In America a Prophecy (1793), Orc is described as a threat to the British colonies in America and to society. The angel of Albion sees Orc as an antichrist figure, and Orc views the prince of Albion as a dragon. During the work, Orc has an apocalyptic vision where the empire is destroyed and the oppressors of the world are stopped. Following the vision, Orc is able to get the Americans to rise up in revolution and they begin to attack their oppressors through a mental revolution. In Europe a Prophecy (1794), Orc is connected to the revolution in France but it is Los who calls the people to revolution. In The Song of Los, Orc provokes thought within the second half, "Asia", which unsettles the kings of earth, and Orc is described as raging across Europe. In these continental works, Los and Orc are seen as describing an apocalypse that would result in freedom.

In The Book of Urizen, the African civilization ends along with the third cycle, describing Adam and Eve, ending. Orc, symbolized as the serpent in the Garden of Eden, is cursed. This is followed in The Book of Ahania of a new cycle beginning in Asia, which parallels Exodus. Within the Israelite civilization, an Orc and an Urizen figure battles against each other with Orc representing a pillar of fire that guides the Israelites during the night while Urizen is a pillar of cloud that seeks to mislead them. Urizen is able to win over the Israelites by giving them the ten commandments and moral laws. These commandments are attacked by Orc in America a Prophecy.

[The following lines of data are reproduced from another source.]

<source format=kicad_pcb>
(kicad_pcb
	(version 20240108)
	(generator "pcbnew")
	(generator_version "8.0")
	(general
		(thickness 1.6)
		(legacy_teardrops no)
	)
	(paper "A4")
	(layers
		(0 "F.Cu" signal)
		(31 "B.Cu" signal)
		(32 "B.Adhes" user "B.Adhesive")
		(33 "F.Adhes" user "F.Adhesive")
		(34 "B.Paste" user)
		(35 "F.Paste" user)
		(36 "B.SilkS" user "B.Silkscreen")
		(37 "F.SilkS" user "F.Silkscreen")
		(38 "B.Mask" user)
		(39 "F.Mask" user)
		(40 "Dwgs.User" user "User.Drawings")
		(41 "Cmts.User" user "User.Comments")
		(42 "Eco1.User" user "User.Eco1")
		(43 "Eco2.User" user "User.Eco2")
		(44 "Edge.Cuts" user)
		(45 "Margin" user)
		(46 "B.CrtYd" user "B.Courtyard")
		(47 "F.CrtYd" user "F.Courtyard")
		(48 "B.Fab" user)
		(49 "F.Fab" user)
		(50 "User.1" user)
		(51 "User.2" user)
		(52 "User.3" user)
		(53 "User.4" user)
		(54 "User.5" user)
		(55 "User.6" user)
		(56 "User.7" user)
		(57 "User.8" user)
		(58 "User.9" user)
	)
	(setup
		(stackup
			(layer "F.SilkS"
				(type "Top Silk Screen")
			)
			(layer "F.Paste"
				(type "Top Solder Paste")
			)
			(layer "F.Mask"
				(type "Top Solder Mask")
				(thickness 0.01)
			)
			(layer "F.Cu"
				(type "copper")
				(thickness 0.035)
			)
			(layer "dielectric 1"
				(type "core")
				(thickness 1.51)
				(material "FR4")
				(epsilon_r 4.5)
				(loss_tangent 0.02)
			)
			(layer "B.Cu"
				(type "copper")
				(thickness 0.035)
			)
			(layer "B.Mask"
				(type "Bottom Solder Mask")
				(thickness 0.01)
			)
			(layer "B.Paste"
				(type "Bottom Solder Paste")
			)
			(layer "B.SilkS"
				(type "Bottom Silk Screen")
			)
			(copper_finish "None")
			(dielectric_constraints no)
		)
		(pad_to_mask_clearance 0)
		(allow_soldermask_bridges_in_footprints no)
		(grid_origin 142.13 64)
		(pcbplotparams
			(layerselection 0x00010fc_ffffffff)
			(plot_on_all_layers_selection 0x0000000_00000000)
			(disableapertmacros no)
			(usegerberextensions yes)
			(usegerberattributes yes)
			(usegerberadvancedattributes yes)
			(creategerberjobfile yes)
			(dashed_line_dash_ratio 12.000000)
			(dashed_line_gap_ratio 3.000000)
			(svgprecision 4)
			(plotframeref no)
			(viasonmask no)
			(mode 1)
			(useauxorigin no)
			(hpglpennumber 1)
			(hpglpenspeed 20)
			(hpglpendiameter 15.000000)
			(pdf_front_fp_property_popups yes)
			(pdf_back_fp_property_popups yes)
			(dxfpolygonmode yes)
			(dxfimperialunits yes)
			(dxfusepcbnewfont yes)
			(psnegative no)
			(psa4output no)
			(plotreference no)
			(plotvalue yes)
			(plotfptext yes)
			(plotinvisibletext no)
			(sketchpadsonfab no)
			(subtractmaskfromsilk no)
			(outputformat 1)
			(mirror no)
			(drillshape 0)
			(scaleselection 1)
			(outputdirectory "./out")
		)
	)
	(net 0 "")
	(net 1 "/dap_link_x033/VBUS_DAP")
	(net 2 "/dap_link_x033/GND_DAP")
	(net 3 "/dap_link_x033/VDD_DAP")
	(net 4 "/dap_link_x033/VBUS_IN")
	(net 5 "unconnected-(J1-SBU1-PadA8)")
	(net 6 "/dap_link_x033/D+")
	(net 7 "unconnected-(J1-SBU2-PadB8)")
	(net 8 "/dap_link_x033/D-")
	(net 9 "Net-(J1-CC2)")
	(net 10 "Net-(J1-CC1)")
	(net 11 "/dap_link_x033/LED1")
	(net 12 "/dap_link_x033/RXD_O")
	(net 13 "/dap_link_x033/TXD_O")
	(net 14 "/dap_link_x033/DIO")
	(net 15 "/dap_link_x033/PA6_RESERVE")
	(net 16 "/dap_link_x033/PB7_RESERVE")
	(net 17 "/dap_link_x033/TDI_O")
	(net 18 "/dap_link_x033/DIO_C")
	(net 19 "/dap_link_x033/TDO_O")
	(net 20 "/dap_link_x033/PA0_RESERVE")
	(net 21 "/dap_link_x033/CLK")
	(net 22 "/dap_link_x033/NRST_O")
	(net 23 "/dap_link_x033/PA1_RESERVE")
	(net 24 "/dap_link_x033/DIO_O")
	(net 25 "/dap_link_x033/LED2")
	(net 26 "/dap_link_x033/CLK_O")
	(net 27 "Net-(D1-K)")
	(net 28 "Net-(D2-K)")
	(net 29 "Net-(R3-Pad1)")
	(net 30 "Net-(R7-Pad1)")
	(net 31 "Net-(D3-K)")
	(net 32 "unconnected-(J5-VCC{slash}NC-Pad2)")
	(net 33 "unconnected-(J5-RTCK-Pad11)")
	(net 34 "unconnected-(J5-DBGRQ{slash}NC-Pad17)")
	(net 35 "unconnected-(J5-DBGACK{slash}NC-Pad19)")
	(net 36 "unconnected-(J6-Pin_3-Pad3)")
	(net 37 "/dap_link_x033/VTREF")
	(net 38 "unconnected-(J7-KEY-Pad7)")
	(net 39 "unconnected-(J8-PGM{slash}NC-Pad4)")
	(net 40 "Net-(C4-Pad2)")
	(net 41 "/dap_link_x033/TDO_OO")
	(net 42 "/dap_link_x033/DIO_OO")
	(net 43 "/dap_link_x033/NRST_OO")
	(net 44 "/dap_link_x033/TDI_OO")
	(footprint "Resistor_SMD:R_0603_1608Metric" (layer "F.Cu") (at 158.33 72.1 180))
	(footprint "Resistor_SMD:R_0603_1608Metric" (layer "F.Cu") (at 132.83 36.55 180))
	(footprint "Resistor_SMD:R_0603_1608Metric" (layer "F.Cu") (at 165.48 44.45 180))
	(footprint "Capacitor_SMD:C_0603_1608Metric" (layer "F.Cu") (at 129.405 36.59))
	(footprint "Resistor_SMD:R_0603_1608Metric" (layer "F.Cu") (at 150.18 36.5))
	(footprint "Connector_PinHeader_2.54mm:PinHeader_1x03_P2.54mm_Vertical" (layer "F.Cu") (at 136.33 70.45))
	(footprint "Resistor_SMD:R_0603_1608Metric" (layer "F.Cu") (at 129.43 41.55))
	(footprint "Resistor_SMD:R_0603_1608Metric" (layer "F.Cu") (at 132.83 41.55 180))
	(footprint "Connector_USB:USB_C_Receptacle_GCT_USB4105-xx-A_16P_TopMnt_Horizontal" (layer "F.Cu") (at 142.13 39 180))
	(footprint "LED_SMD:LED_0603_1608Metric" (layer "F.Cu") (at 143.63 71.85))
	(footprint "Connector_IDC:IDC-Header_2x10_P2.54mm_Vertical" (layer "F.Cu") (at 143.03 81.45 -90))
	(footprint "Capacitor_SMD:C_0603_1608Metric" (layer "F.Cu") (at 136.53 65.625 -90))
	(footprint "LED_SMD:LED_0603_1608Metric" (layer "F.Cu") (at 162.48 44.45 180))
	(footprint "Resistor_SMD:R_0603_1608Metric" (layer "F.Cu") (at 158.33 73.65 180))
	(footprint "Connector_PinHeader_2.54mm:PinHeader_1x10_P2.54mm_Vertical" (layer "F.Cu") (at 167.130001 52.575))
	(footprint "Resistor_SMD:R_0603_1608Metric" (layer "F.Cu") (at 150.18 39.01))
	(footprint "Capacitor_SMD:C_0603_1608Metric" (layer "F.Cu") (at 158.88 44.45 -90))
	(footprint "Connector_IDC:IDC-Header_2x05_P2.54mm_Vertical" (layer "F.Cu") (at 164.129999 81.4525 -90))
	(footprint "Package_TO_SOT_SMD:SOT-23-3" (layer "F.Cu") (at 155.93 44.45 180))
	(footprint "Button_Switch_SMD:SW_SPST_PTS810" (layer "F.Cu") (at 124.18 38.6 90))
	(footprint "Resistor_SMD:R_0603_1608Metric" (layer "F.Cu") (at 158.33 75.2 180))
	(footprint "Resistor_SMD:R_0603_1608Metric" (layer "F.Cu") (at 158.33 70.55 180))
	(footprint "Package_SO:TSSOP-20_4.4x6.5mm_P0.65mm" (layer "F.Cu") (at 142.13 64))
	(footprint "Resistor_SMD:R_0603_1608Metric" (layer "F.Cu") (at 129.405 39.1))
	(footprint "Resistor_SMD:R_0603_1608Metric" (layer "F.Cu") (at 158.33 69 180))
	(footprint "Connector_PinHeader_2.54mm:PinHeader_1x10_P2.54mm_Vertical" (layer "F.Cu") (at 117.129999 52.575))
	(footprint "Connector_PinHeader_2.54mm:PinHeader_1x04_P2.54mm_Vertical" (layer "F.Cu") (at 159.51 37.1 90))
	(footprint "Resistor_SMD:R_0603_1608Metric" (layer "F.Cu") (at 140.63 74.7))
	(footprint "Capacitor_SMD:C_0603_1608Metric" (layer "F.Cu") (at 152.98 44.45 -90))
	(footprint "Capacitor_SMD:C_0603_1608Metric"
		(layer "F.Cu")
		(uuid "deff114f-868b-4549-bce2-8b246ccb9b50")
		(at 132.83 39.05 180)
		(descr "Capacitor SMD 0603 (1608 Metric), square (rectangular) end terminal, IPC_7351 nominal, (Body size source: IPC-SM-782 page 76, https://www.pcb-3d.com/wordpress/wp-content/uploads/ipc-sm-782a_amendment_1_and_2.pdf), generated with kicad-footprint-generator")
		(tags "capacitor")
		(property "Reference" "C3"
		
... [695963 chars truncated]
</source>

Later in Vala, Orc describes the divided aspects of the soul, which, in Blake's mythological system, God has a twofold essence that is capable of good and evil. This idea parallels Blake's personal belief that there was a division within himself. In this later work, Orc is born during the winter solstice and Urizen begins to search for him. Urizen, during this time, becomes witness to the life cycles of which Orc is a part. When Urizen finally reaches Orc, the view of the Orc cycle is described in a deistic manner, a perspective which is arguably the opposite of Blake's own theological convictions. Urizen, believing that Orc is connected to chaos, seeks predictability and order. He seeks to do so by creating laws which enslave humankind. Urizen crucifies Orc, in the form of a serpent, and war spreads over the land.

In The Four Zoas this is overridden: there the parents produce the four sons Rintrah, Palamabron, Bromion and Theotormon. This is a double-dialectical analysis, rather than an inconsistency as such.

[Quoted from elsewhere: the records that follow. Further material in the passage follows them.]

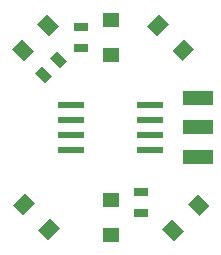
<source format=gtp>
G75*
G70*
%OFA0B0*%
%FSLAX24Y24*%
%IPPOS*%
%LPD*%
%AMOC8*
5,1,8,0,0,1.08239X$1,22.5*
%
%ADD10R,0.0870X0.0240*%
%ADD11R,0.0315X0.0472*%
%ADD12R,0.0472X0.0315*%
%ADD13R,0.0472X0.0551*%
%ADD14R,0.0551X0.0472*%
%ADD15R,0.0984X0.0472*%
D10*
X003902Y004482D03*
X003902Y004982D03*
X003902Y005482D03*
X003902Y005982D03*
X006552Y005982D03*
X006552Y005482D03*
X006552Y004982D03*
X006552Y004482D03*
D11*
G36*
X003205Y007537D02*
X003427Y007759D01*
X003759Y007427D01*
X003537Y007205D01*
X003205Y007537D01*
G37*
G36*
X002704Y007036D02*
X002926Y007258D01*
X003258Y006926D01*
X003036Y006704D01*
X002704Y007036D01*
G37*
D12*
X004232Y007877D03*
X004232Y008586D03*
X006232Y003086D03*
X006232Y002377D03*
D13*
G36*
X002359Y003042D02*
X002693Y002708D01*
X002305Y002320D01*
X001971Y002654D01*
X002359Y003042D01*
G37*
G36*
X003195Y002207D02*
X003529Y001873D01*
X003141Y001485D01*
X002807Y001819D01*
X003195Y002207D01*
G37*
G36*
X007675Y001787D02*
X007341Y001453D01*
X006953Y001841D01*
X007287Y002175D01*
X007675Y001787D01*
G37*
G36*
X008510Y002622D02*
X008176Y002288D01*
X007788Y002676D01*
X008122Y003010D01*
X008510Y002622D01*
G37*
G36*
X007622Y007453D02*
X007288Y007787D01*
X007676Y008175D01*
X008010Y007841D01*
X007622Y007453D01*
G37*
G36*
X006787Y008288D02*
X006453Y008622D01*
X006841Y009010D01*
X007175Y008676D01*
X006787Y008288D01*
G37*
G36*
X002785Y008673D02*
X003119Y009007D01*
X003507Y008619D01*
X003173Y008285D01*
X002785Y008673D01*
G37*
G36*
X001950Y007838D02*
X002284Y008172D01*
X002672Y007784D01*
X002338Y007450D01*
X001950Y007838D01*
G37*
D14*
X005232Y007641D03*
X005232Y008822D03*
X005232Y002822D03*
X005232Y001641D03*
D15*
X008149Y004248D03*
X008149Y005232D03*
X008149Y006216D03*
M02*

</source>
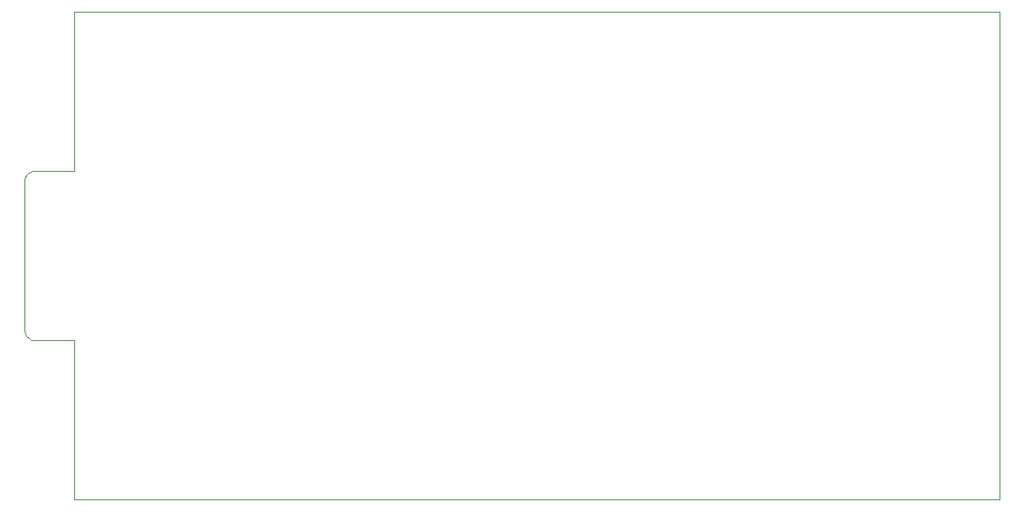
<source format=gbr>
G04 #@! TF.GenerationSoftware,KiCad,Pcbnew,(5.1.5)-3*
G04 #@! TF.CreationDate,2020-12-20T12:51:42+00:00*
G04 #@! TF.ProjectId,sensor_node_PCB,73656e73-6f72-45f6-9e6f-64655f504342,rev?*
G04 #@! TF.SameCoordinates,Original*
G04 #@! TF.FileFunction,Profile,NP*
%FSLAX46Y46*%
G04 Gerber Fmt 4.6, Leading zero omitted, Abs format (unit mm)*
G04 Created by KiCad (PCBNEW (5.1.5)-3) date 2020-12-20 12:51:42*
%MOMM*%
%LPD*%
G04 APERTURE LIST*
%ADD10C,0.050000*%
G04 APERTURE END LIST*
D10*
X102250000Y-115980000D02*
X102253501Y-100890561D01*
X103310000Y-99990000D02*
X107250000Y-100000000D01*
X102253501Y-100890561D02*
G75*
G02X103310000Y-99990000I1056499J-169439D01*
G01*
X107250000Y-117000000D02*
X102950720Y-116998116D01*
X102950720Y-116998117D02*
G75*
G02X102250000Y-115980000I389280J1018117D01*
G01*
X107250000Y-133000000D02*
X107250000Y-117000000D01*
X107250000Y-84000000D02*
X107250000Y-100000000D01*
X107250000Y-133000000D02*
X200080000Y-133000000D01*
X107250000Y-84000000D02*
X200000000Y-84000000D01*
X200080000Y-126910000D02*
X200080000Y-133000000D01*
X200000000Y-84000000D02*
X200080000Y-84000000D01*
X200080000Y-89850000D02*
X200080000Y-84000000D01*
X200080000Y-89850000D02*
X200080000Y-126910000D01*
M02*

</source>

On the other hand Orc is connected to Luvah in The Four Zoas VIII.

==In fiction==
In his World of Tiers series of novels, Philip José Farmer included numerous characters with Blakian names; two are "Blind Orc" and "Red Orc". They are not Tolkien orcs, but are human-like "Lords" who create artificial worlds. Red Orc is the "secret Lord of Earth".

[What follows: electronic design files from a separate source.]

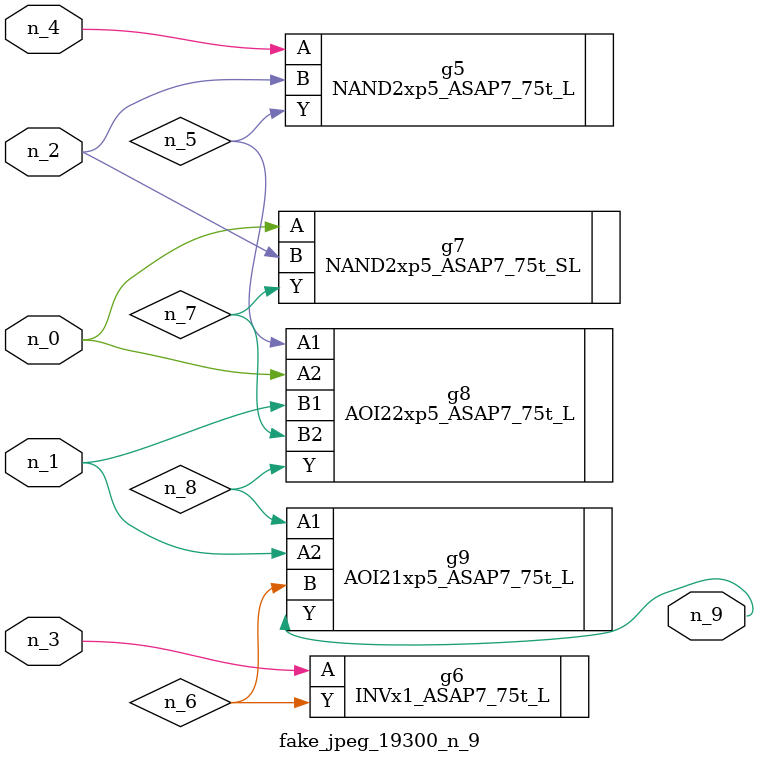
<source format=v>
module fake_jpeg_19300_n_9 (n_3, n_2, n_1, n_0, n_4, n_9);

input n_3;
input n_2;
input n_1;
input n_0;
input n_4;

output n_9;

wire n_8;
wire n_6;
wire n_5;
wire n_7;

NAND2xp5_ASAP7_75t_L g5 ( 
.A(n_4),
.B(n_2),
.Y(n_5)
);

INVx1_ASAP7_75t_L g6 ( 
.A(n_3),
.Y(n_6)
);

NAND2xp5_ASAP7_75t_SL g7 ( 
.A(n_0),
.B(n_2),
.Y(n_7)
);

AOI22xp5_ASAP7_75t_L g8 ( 
.A1(n_5),
.A2(n_0),
.B1(n_1),
.B2(n_7),
.Y(n_8)
);

AOI21xp5_ASAP7_75t_L g9 ( 
.A1(n_8),
.A2(n_1),
.B(n_6),
.Y(n_9)
);


endmodule
</source>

In Ridley Scott's movie Blade Runner (1982), one of the lines by Roy Batty is a misquote of Blake's poem:
"Fiery the angels fell; deep thunder rolled around their shores; burning with the fires of Orc".
This line was suggested by Rutger Hauer, adapted from Blake's America: a Prophecy.
"Fiery the angels rose, and as they rose deep thunder roll'd. Around their shores: indignant burning with the fires of Orc."